____ Texte fourni

Etant passionné par l'histoire du pays de Redon, le sujet des évêchés de Vannes et Alet m'a toujours interpellé, car la frontière entre ces 2 diocèses, entre l'Oust et la Vilaine, n'a rien de logique. Ce n'est ni un cours d'eau, ni une voie antique, ni une crête de colline.

Ce territoire du pays de Redon, que Jean-christophe Cassard avait si bien identifié la particularité devait avoir une frontière nord antique bien différente. C'est la frontière des évêchés qui a perduré, mais elle a du se finaliser vers l'an mil.

AYB a dit…

Bonsoir Vincent,

Ainsi que vous le rappelez dans votre commentaire, l'hypothèse de ce conflit figure sous la plume de Florian Mazel, dont je ne voudrais pas résumer et donc risquer de trahir l'argumentation : le mieux est de vous faire votre propre opinion en vous reportant à son texte.

________
____ Lignes fournies

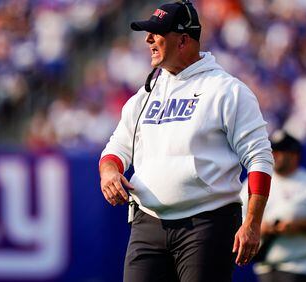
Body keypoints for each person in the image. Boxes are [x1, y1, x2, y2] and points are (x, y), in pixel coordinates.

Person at [98, 1, 274, 281]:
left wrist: (252, 223)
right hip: (148, 223)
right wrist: (109, 172)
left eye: (157, 33)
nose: (148, 40)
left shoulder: (226, 90)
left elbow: (259, 159)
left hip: (206, 223)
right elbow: (116, 149)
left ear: (183, 40)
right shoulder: (144, 96)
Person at [241, 131, 306, 282]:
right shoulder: (256, 182)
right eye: (272, 151)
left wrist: (299, 226)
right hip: (265, 267)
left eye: (280, 151)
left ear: (295, 155)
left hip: (301, 267)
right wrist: (261, 227)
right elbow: (239, 216)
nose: (274, 155)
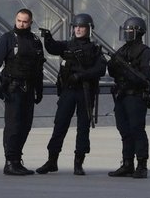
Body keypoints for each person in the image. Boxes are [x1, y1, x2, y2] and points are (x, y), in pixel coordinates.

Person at [34, 13, 106, 175]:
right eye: (76, 26)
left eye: (82, 26)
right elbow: (53, 48)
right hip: (68, 92)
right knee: (60, 125)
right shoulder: (67, 45)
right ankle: (52, 161)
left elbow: (100, 69)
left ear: (89, 29)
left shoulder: (95, 49)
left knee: (83, 128)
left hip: (85, 93)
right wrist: (48, 37)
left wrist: (81, 75)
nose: (78, 29)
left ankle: (78, 163)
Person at [0, 8, 45, 176]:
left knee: (25, 126)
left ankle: (17, 160)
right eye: (19, 20)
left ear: (31, 22)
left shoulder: (35, 41)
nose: (21, 24)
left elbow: (38, 68)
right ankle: (9, 162)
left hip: (29, 89)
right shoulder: (7, 39)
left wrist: (39, 90)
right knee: (13, 126)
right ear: (15, 19)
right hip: (13, 89)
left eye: (25, 21)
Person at [106, 16, 150, 179]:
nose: (126, 33)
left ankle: (142, 165)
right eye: (125, 30)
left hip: (135, 97)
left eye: (129, 30)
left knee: (137, 130)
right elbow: (112, 70)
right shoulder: (123, 50)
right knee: (124, 130)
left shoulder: (145, 52)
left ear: (137, 32)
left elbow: (144, 77)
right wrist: (114, 64)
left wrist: (125, 69)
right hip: (121, 96)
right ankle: (127, 163)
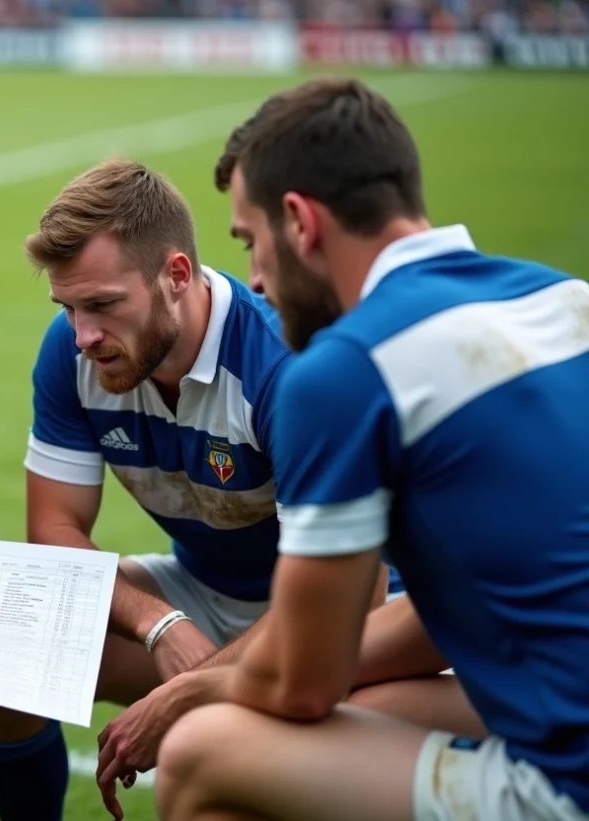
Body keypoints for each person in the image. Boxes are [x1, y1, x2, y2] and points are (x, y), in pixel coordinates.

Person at [155, 76, 589, 821]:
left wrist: (195, 687)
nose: (254, 280)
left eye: (251, 242)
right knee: (380, 703)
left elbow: (303, 680)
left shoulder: (347, 370)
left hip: (568, 779)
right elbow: (466, 604)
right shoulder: (564, 298)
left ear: (300, 222)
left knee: (201, 750)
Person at [0, 156, 401, 821]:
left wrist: (196, 688)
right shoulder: (73, 353)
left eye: (103, 305)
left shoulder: (285, 367)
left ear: (176, 275)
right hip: (203, 594)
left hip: (344, 614)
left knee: (251, 765)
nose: (83, 334)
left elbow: (352, 598)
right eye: (68, 307)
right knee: (8, 639)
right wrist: (156, 620)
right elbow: (55, 533)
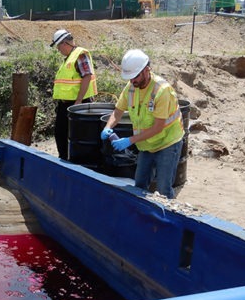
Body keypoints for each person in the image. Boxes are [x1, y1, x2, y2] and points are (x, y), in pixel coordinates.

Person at [101, 49, 183, 198]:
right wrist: (108, 127)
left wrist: (129, 140)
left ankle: (168, 218)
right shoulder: (131, 88)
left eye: (135, 76)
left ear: (146, 70)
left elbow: (158, 127)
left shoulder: (162, 91)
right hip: (146, 144)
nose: (132, 81)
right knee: (139, 186)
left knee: (164, 189)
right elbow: (118, 112)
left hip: (167, 142)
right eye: (130, 78)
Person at [50, 28, 97, 160]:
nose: (59, 50)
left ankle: (75, 163)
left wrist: (78, 102)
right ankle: (64, 160)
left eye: (58, 47)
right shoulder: (69, 58)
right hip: (66, 105)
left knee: (78, 136)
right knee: (61, 134)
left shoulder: (80, 54)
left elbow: (87, 76)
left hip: (78, 105)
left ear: (64, 43)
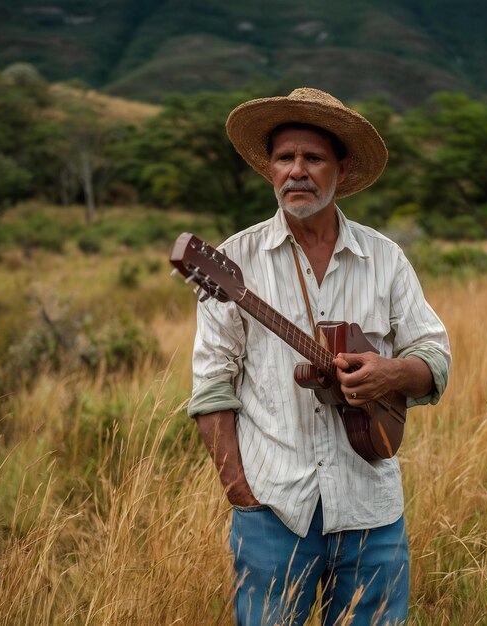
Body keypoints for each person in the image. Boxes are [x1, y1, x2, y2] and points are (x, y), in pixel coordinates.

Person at [188, 87, 451, 626]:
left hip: (372, 513)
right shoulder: (232, 263)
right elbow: (212, 388)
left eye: (313, 158)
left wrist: (389, 372)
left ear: (341, 168)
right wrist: (241, 494)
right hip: (273, 514)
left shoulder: (385, 257)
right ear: (270, 169)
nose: (297, 171)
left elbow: (434, 357)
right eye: (285, 158)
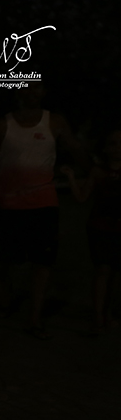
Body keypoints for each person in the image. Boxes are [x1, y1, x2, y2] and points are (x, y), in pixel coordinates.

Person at [0, 84, 87, 338]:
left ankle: (34, 315)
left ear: (43, 92)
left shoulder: (55, 122)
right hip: (8, 203)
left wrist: (93, 166)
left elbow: (76, 149)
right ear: (17, 93)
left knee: (42, 260)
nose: (31, 93)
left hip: (43, 202)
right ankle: (7, 295)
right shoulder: (2, 125)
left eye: (36, 88)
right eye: (26, 88)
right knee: (4, 258)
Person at [62, 127, 121, 334]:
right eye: (113, 143)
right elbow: (81, 198)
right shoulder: (98, 171)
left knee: (114, 273)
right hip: (100, 227)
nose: (117, 148)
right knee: (103, 270)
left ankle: (109, 314)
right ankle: (98, 316)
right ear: (105, 148)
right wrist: (70, 178)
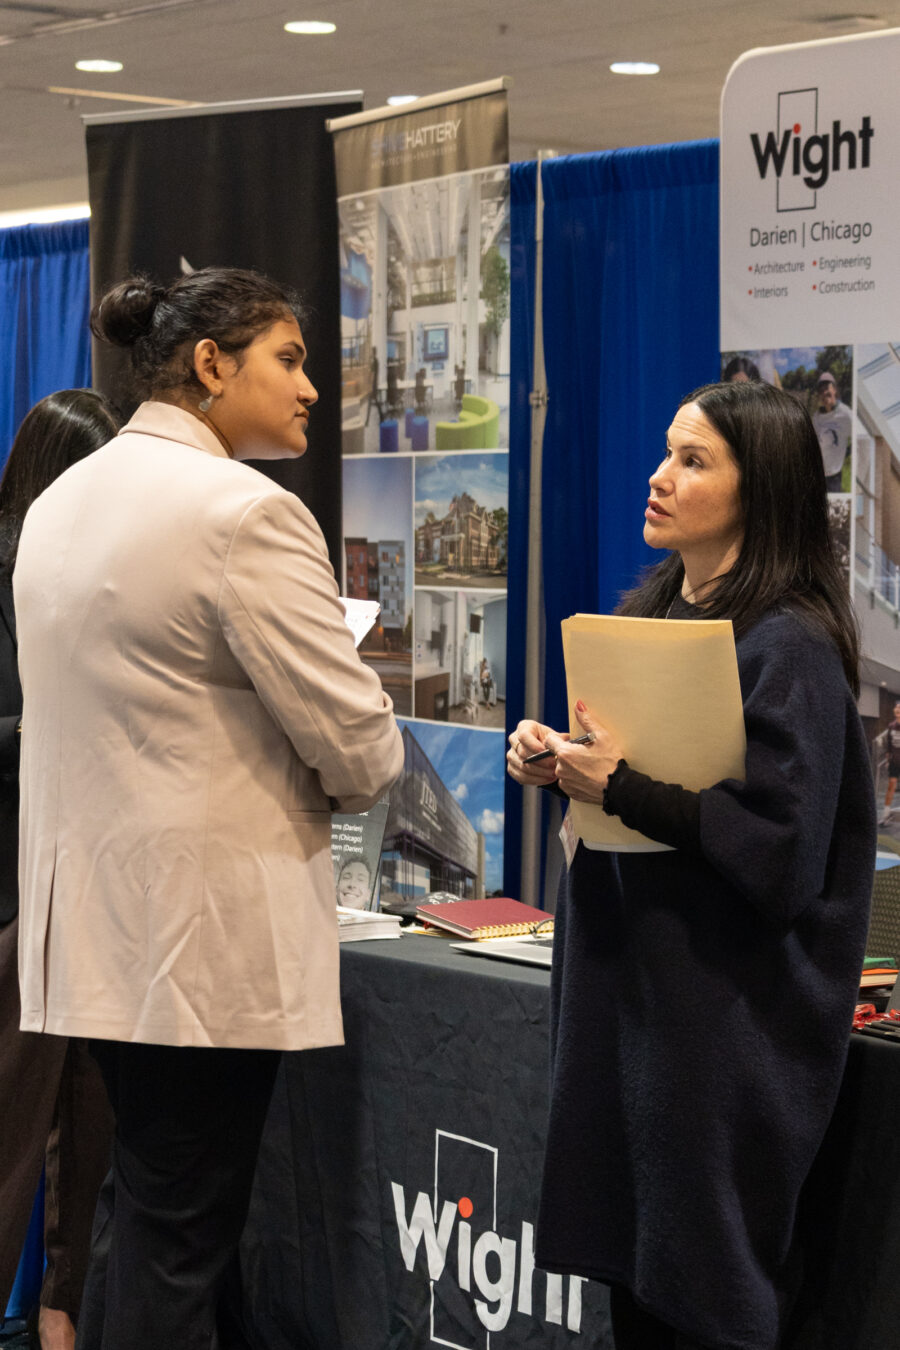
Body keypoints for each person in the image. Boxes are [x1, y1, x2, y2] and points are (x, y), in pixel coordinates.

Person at [13, 268, 404, 1350]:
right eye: (288, 359)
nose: (313, 389)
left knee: (146, 1214)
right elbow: (360, 744)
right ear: (210, 364)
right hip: (202, 945)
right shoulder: (244, 513)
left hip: (97, 935)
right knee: (179, 1239)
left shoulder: (59, 501)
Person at [507, 380, 875, 1350]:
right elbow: (641, 788)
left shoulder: (788, 645)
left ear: (766, 490)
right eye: (669, 453)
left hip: (720, 1040)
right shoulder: (666, 612)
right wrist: (563, 765)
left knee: (700, 1305)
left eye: (694, 460)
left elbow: (778, 853)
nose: (659, 478)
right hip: (642, 1021)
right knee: (641, 1293)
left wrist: (616, 785)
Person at [0, 389, 119, 1350]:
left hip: (89, 892)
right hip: (12, 901)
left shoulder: (90, 588)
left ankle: (61, 1318)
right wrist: (39, 734)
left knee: (87, 1133)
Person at [811, 370, 852, 493]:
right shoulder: (817, 416)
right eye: (821, 390)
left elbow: (858, 438)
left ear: (834, 390)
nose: (824, 393)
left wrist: (847, 452)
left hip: (833, 476)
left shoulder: (846, 414)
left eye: (827, 388)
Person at [880, 699, 900, 825]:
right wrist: (888, 760)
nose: (898, 710)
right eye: (897, 708)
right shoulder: (891, 726)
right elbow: (888, 746)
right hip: (894, 762)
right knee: (891, 786)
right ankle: (886, 814)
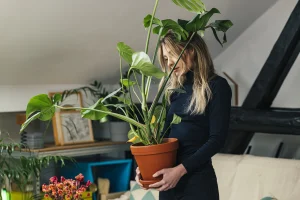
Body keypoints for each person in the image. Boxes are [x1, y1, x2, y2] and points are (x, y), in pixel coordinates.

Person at [135, 31, 232, 200]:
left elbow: (217, 140)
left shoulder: (217, 86)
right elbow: (163, 136)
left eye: (172, 54)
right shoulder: (173, 90)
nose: (169, 62)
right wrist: (145, 167)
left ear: (191, 50)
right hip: (168, 183)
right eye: (165, 58)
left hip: (198, 184)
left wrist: (179, 171)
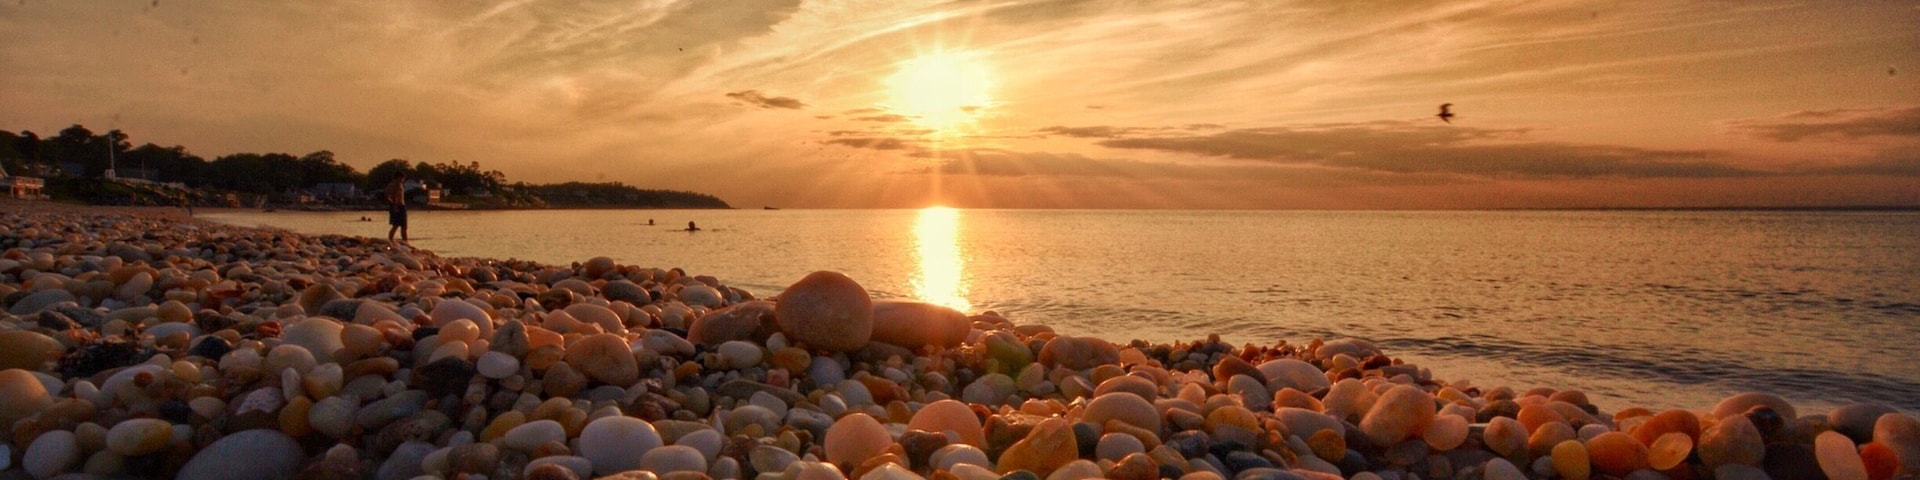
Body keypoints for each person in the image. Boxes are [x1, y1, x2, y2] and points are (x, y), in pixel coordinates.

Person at [385, 172, 410, 245]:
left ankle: (392, 240)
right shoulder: (397, 184)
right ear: (399, 177)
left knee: (396, 225)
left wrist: (391, 203)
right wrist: (395, 205)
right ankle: (404, 241)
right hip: (399, 206)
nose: (403, 180)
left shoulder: (391, 185)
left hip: (396, 205)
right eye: (402, 178)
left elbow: (387, 195)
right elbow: (394, 195)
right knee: (402, 226)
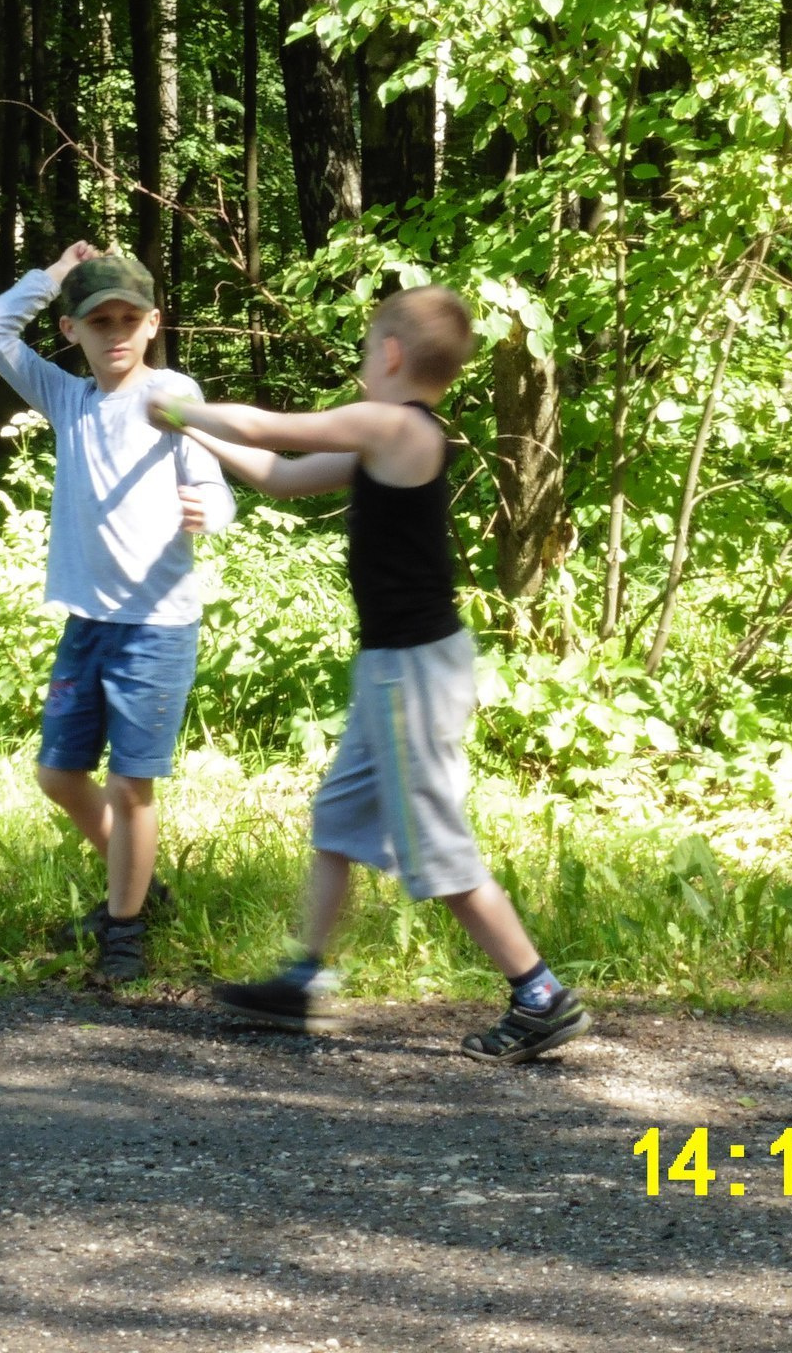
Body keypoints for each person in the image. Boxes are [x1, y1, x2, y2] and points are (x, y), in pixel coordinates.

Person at [149, 284, 591, 1064]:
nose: (361, 366)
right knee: (341, 820)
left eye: (364, 352)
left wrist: (181, 406)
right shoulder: (387, 440)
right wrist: (196, 432)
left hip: (410, 675)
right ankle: (304, 980)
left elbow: (270, 428)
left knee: (435, 846)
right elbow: (279, 475)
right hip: (396, 667)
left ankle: (539, 993)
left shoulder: (395, 426)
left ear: (389, 354)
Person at [0, 242, 234, 983]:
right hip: (87, 622)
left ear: (153, 323)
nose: (115, 333)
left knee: (129, 784)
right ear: (71, 330)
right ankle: (142, 888)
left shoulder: (171, 393)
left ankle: (125, 928)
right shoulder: (68, 399)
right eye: (98, 321)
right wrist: (53, 276)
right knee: (59, 775)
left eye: (128, 319)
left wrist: (210, 510)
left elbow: (215, 482)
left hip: (157, 625)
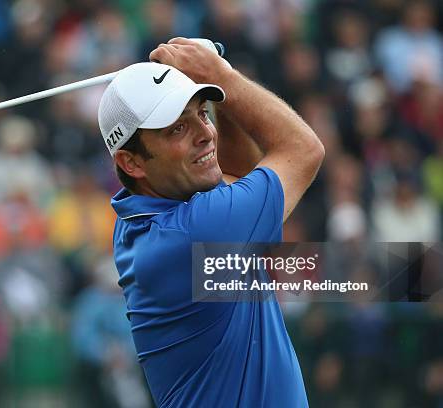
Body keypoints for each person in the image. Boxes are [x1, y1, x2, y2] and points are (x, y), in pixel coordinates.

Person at [97, 38, 325, 407]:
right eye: (176, 129)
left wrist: (219, 89)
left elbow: (236, 174)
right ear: (132, 163)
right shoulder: (197, 233)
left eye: (202, 113)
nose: (205, 134)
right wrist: (223, 76)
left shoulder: (142, 219)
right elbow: (304, 150)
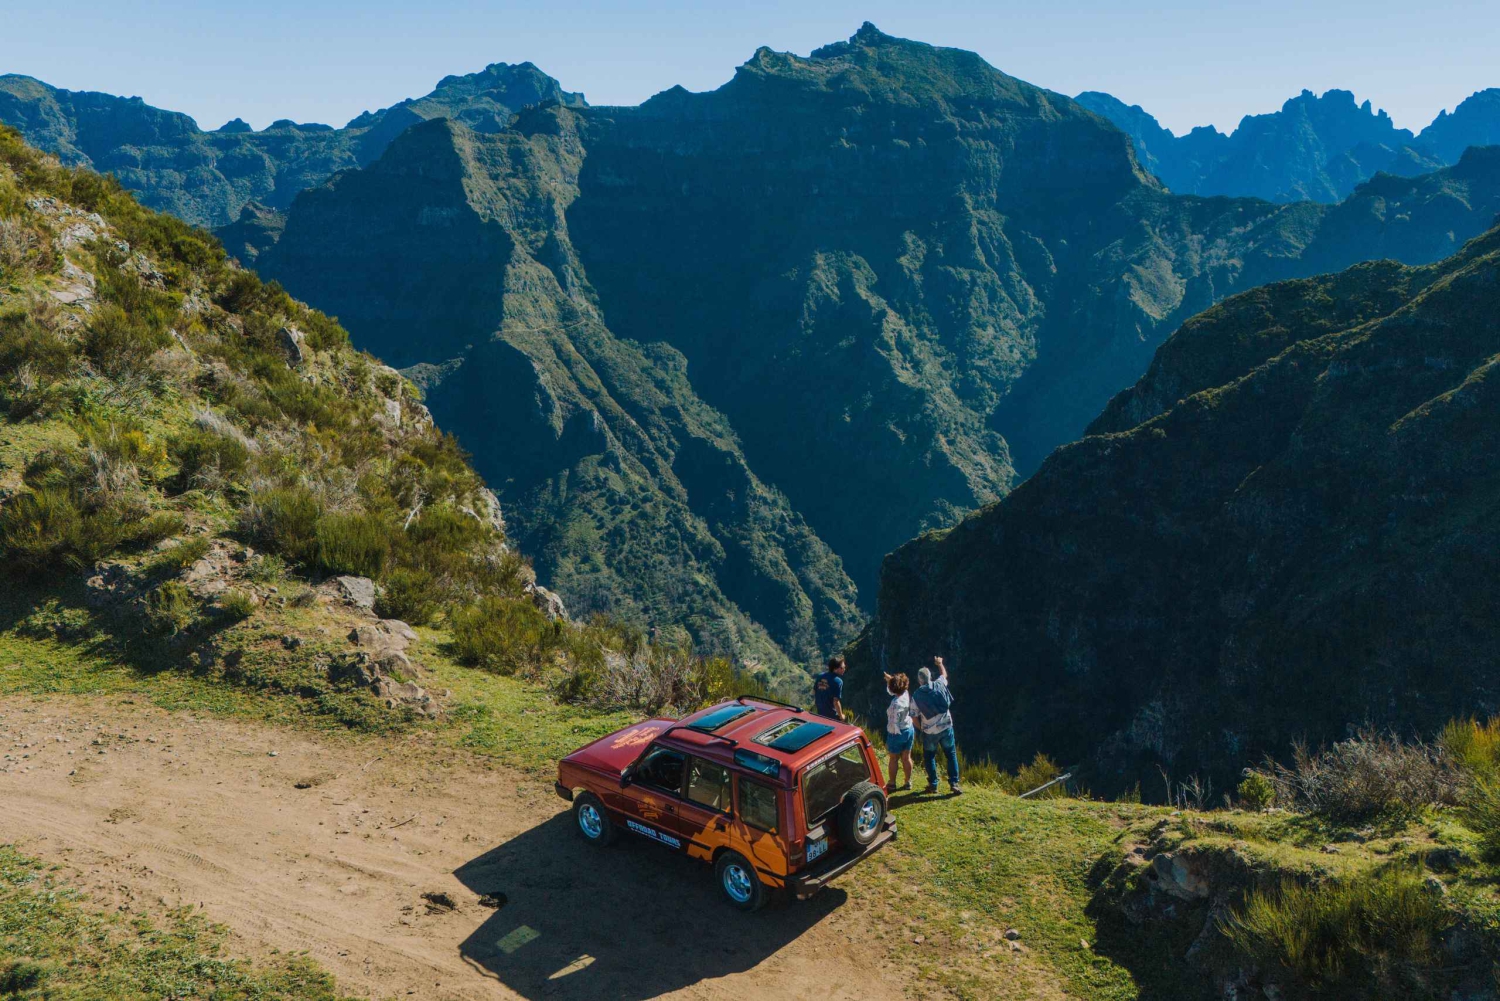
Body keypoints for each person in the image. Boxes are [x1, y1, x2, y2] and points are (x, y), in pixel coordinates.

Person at [911, 656, 961, 795]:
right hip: (946, 726)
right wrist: (940, 664)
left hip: (929, 731)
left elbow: (914, 716)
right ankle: (954, 783)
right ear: (930, 677)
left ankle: (933, 784)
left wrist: (921, 729)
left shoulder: (916, 696)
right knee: (951, 754)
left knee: (929, 757)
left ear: (919, 680)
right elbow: (944, 675)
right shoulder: (939, 684)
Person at [882, 671, 915, 792]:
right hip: (909, 729)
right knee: (906, 757)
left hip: (897, 733)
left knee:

________

* Consigne
Prolongez l'échange sur la frontière entre les évêchés de Vannes et d'Alet en enchaînant sur la phrase qui renvoie au texte de Florian Mazel.

* Résultat
Effectivement, la limite entre les diocèses d'Alet et de Vannes peut ne pas reproduire celle entre les anciennes civitates des Coriosolites et des Vénètes. Ceci étant, son caractère "artificiel", qui est la marque d'une frontière "négociée" n'implique pas nécessairement, me semble-t-il,qu'elle ait été constituée à basse époque.